Now, we can understand Rambam including a prohibition against creating intermediaries within his discussion of idolatry.  The problem with intermediaries is that they appeal to the same weakness as idolatry.  Hashem is non-material and our concept of Him is abstract.  This leads to an urge to replace Him with something more tangible and “present”.  Worshiping one of Hashem’s ministers or creating an intermediary are means of replacing the abstract Hashem with something material and more easily accessible to our imagination.

Enosh’s generation did not understand this.  They believed that idolatry is prohibited because we must direct our devotion solely to Hashem.  We may not detract from His glory.  They believed that their innovation increased His glory.  But they misunderstood the fundamental nature of the prohibition.  We may not retreat from the challenge of relating to Hashem as He truly exists.  He is non-material and cannot be grasped by imagination.

According to the law they instruct you and according to the judgment they say to you, you shall do; you shall not divert from the word they tell you, either right or left.  (Sefer Devarim 17:11)

I will set up a prophet for them from among their brothers like you, and I will put My words into his mouth, and he will speak to them all that I command him.  And it will be, that whoever does not hearken to My words that he speaks in My name, I will exact [it] of him.  (Sefer Devarim 18:18-19)

VII.  Applications

Rambam’s explanation has important applications.  One is reflected in the above passages.  The first passage describes the authority of our sages.[4]  We are obligated to adhere to their rulings even when they seem to us to be in error.  The second set of passages describes the authority of the prophet.  We are commanded to obey the prophet’s directives.  The authority of the sages and the prophets is virtually absolute.  However, this authority, in an important respect, is sharply limited.  The greatest sage or prophet cannot be an intermediary between the individual and Hashem.  In other words, one cannot allow one’s respect, admiration, and devotion of the sage or prophet to encroach upon one’s relationship with Hashem.  The sage or prophet cannot become a material substitute for Hashem.[5]

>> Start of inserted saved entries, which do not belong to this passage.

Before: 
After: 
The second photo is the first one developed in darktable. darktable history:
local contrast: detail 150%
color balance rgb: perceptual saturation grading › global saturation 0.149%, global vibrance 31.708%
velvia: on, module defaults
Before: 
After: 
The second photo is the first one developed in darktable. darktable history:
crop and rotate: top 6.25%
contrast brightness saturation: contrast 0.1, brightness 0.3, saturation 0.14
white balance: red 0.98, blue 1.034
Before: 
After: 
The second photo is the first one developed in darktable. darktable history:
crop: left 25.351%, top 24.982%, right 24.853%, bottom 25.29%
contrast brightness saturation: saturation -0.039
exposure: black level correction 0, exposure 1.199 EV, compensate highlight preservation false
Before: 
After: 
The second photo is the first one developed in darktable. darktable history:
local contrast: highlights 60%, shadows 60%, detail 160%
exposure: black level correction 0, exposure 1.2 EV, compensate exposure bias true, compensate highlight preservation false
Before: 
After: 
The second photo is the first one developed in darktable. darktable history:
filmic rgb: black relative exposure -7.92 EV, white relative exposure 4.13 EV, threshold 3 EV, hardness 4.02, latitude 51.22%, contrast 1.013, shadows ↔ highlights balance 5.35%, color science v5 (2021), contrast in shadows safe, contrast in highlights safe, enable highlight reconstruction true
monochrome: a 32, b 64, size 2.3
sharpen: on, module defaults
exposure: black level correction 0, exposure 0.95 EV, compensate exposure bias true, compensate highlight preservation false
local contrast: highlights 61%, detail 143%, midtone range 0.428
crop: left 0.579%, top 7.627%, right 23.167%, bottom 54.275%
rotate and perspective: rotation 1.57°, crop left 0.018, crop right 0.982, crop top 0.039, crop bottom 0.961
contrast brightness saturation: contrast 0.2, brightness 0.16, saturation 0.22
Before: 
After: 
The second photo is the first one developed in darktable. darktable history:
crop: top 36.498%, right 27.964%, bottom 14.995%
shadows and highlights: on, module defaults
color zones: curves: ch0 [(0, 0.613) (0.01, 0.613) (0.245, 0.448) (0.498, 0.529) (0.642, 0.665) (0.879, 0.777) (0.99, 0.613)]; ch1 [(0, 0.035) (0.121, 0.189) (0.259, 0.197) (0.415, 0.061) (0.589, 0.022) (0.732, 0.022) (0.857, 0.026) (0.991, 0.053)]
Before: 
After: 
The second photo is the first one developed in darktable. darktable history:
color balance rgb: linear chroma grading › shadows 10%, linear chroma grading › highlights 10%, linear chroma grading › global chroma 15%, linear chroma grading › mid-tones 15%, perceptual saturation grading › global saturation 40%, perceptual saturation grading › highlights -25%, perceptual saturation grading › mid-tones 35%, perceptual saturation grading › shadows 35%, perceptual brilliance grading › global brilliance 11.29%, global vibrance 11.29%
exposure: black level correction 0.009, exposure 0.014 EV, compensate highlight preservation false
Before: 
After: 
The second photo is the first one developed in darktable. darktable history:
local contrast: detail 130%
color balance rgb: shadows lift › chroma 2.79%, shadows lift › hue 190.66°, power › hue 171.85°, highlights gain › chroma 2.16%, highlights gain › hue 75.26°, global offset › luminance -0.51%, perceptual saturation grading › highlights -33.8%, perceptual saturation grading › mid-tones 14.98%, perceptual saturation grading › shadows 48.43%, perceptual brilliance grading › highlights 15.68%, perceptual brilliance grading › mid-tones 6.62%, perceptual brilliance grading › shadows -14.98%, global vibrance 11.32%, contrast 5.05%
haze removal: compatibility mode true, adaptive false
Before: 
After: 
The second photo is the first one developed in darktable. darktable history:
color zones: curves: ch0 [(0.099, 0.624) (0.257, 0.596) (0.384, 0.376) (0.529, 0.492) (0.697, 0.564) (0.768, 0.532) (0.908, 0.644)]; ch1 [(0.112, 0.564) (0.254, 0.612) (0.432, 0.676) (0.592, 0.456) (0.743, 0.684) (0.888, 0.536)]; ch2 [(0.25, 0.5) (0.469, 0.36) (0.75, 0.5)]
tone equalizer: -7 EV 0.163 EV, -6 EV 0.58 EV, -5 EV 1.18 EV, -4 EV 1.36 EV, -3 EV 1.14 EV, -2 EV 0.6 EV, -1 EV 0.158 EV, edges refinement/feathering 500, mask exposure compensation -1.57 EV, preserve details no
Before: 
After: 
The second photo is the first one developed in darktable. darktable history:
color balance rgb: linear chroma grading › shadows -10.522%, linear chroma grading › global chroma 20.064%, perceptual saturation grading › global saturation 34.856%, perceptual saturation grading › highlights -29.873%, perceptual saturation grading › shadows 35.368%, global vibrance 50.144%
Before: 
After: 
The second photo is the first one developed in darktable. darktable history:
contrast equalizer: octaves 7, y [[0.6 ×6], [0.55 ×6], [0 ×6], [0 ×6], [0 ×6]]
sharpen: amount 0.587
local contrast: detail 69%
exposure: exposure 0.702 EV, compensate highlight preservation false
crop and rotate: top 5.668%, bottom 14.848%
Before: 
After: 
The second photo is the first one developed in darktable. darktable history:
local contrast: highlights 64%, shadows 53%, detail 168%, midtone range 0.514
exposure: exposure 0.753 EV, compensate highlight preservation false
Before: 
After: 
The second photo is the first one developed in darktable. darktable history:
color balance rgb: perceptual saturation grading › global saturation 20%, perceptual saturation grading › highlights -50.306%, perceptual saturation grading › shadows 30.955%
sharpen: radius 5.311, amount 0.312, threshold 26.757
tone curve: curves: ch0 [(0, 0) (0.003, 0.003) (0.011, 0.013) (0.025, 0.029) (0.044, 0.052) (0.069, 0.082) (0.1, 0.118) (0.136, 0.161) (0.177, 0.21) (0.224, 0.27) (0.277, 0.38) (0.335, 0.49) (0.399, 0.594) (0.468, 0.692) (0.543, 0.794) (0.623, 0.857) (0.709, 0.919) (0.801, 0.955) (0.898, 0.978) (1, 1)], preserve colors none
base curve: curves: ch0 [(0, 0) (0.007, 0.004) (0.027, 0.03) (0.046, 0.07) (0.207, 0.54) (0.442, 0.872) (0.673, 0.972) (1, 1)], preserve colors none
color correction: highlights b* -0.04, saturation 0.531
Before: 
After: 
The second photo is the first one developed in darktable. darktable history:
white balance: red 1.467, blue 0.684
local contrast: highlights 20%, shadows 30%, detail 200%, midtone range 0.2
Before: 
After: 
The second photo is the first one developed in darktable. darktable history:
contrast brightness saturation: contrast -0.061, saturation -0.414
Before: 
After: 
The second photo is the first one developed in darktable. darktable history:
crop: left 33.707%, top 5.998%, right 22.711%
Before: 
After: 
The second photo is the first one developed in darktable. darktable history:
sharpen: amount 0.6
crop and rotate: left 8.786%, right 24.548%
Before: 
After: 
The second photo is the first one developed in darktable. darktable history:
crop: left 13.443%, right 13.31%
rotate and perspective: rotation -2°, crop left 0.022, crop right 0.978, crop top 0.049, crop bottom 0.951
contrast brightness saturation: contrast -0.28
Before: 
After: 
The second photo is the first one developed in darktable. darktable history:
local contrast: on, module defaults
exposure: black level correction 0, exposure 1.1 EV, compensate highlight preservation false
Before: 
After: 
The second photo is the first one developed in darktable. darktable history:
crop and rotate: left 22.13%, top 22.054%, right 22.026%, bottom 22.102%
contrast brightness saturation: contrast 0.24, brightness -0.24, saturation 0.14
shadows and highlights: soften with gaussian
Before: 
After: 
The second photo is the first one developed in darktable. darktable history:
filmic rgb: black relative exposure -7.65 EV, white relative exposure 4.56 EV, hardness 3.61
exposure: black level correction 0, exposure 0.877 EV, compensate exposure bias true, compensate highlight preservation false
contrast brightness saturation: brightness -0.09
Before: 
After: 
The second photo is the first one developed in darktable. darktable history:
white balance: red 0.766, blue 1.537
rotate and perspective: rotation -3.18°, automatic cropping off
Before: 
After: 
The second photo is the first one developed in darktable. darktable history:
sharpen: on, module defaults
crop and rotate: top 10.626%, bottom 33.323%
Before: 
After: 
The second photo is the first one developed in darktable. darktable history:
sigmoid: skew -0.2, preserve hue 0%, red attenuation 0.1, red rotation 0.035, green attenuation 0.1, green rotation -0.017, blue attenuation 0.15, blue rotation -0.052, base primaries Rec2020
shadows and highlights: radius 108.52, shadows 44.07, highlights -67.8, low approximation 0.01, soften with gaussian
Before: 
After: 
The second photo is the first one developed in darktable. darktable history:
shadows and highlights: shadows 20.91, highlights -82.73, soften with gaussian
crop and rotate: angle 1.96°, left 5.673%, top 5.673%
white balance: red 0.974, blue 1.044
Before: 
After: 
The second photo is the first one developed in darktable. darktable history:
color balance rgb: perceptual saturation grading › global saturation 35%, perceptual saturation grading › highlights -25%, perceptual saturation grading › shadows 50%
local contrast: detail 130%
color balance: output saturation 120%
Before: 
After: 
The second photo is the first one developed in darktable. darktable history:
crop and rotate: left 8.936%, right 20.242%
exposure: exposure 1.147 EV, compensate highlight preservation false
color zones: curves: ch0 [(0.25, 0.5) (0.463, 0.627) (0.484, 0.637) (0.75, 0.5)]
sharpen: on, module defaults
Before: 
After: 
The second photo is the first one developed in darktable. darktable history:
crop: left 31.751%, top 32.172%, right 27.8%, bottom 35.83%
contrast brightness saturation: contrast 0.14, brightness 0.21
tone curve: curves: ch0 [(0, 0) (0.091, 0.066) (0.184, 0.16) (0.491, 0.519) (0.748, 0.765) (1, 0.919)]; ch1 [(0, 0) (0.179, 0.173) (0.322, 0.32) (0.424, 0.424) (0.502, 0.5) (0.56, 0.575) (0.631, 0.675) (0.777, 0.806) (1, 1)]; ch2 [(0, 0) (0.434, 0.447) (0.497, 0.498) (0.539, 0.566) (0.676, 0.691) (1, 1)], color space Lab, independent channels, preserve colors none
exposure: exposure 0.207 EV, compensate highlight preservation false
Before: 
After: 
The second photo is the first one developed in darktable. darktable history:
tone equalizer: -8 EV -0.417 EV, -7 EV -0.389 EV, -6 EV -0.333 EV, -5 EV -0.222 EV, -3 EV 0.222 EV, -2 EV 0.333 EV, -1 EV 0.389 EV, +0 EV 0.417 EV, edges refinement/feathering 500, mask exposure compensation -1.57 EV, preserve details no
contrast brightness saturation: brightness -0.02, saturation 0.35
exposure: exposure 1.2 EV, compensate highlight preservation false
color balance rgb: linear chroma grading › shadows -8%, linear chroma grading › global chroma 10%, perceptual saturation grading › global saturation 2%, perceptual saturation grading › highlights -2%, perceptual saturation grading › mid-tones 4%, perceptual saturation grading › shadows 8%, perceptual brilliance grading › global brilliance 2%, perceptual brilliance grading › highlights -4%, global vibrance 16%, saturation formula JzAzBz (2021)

[1] Rabbeinu Moshe ben Maimon (Rambam / Maimonides) Mishnah Torah, Hilchot Avodat Kochavim 1:1-2.

[2] Rabbeinu Moshe ben Maimon (Rambam / Maimonides) Mishnah Torah, Hilchot Melachim 7:1.

[3] Rabbeinu Moshe ben Maimon (Rambam / Maimonides) Mishnah Torah, Hilchot Avodat Kochavim 2:1.

[4] The sages to which the passage refers are those whose authority derives from Moshe.  Their authority was conferred upon them through a chain of sages originating with Moshe.  This form and degree of rabbinic authority no longer exists.

[5] This material was developed out of a discussion with my rebbe, Rav Yisroel Chait.